I am physics researcher and I am trying to get the computer to model complex situations in 4 (and more) dimensions. I have managed to do this in some geometry software but it doesn’t give me any useful functionality. The output of the display would have obviously have to be a 3D view, and there would have to be several from different angles to make it useful.
The mathematics/programming is not a problem. However, I don’t believe the above functionality is native to OpenGL (or anything else). If it is, how do I use it, and if it isn’t, how can I ever begin to think about implementing it (all I need it to do is put in another vector perpendicular to the other 3 vectors).
please post your question in coding:beginners,
this place is for professionals only.
IS THERE SOMEONE HELPS MY FRIEND chrismuktar?
Sorry didn’t seem like a beginner’s type question. I also posted on Usenet.
as i tell everyone who wants gl for math or physics:
opengl draws points,lines and triangles.
opengl can texture those.
thats more or less all.
do the math on your own, and send opengl the geometry you want to draw. opengl takes homogene 3d coordinates for this and handles them correctly. thats all. you can use this to draw 1d,2d or 3d stuff. but at the end its just some math to project what ever dimensional stuff onto a 2dplane, and then send those coordinates to gl…

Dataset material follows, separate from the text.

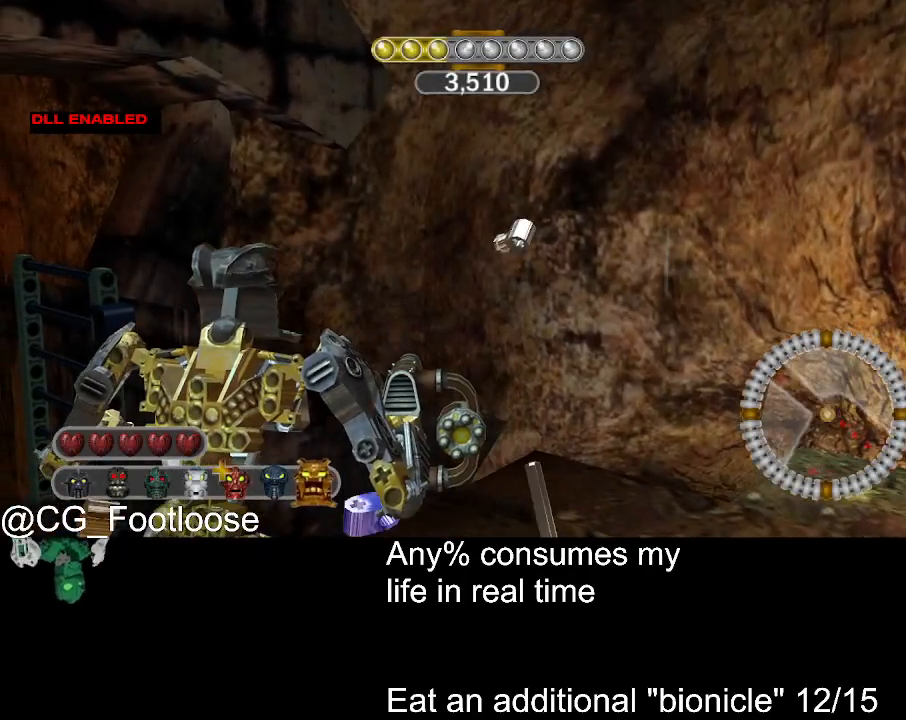
{"keys": [], "mouse": [], "events": []}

good luck with your stuff. if you have done yet the math then gl can help you to visualize it…
I’m building a neon fun site.
do you want to became my chief fun ?
chrismuktar - no, don’t worry, this isn’t by any means a beginner question. 'Fraid you’ve caught us at a bit of a bad time… lots of flamage on the board of late due to overcrowding/misposting, and neon68’s going a bit overboard on the “light relief”.

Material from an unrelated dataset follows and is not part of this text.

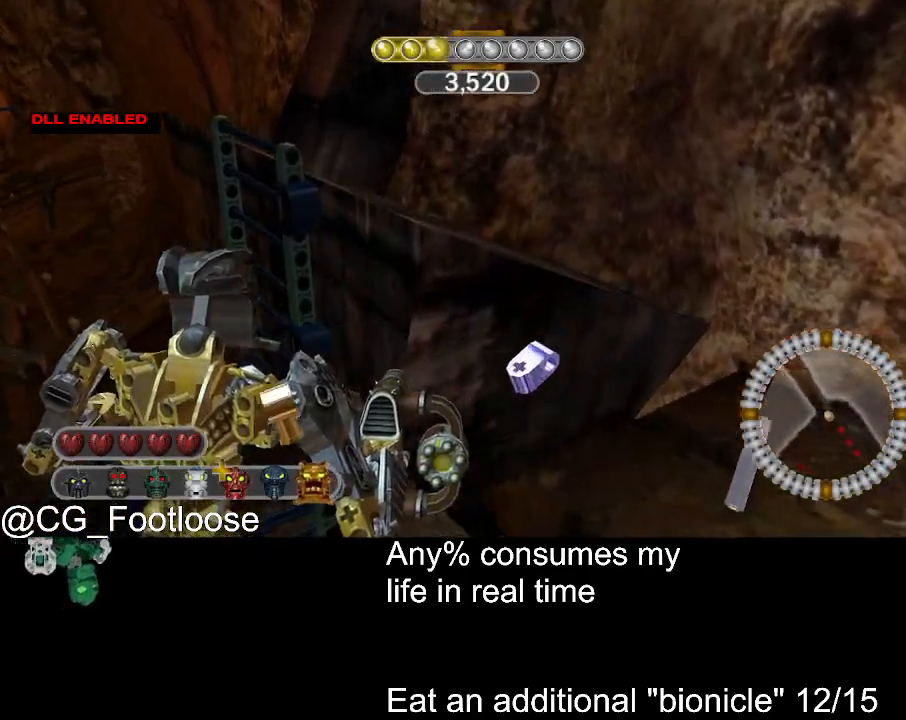
{"keys": [], "mouse": [], "events": []}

Anyhow… as davepermen says, OpenGL is a very low-level API and probably not the best fit for what you’re trying to do. I’d recommend you take a look at something like VTK (http://public.kitware.com/VTK/) which is higher-level and expressly designed for scientific visualization.
have you tried matlab? I’m not sure it has the capabilities you need, but it is suited for scientific calculations and visualization…
[This message has been edited by martin_marinov (edited 03-24-2002).]
Try a google search for “volume visualization”. Viewing higher-D spaces on lower-D devices inherently means you have to project it (you knew this). OpenGL and applications for it is mostly about projecting 3D mostly-solid models to 2D screens. It seems that if you’re starting with higher-D, going first to 3D and then to 2D will just make things harder than designing some projection from N-D to 2D directly, and render it using simple bitmaps.
If you want to get easy access to 2D bitmap data for rendering into yourself, and are working on Windows, try searching for CreateDIBSection() on msdn.microsoft.com . Or you can allocate regular malloc() memory and then upload the image using TexImage once you’ve calculated it, and draw it on a single quad on the screen, if you’re more familiar with GL.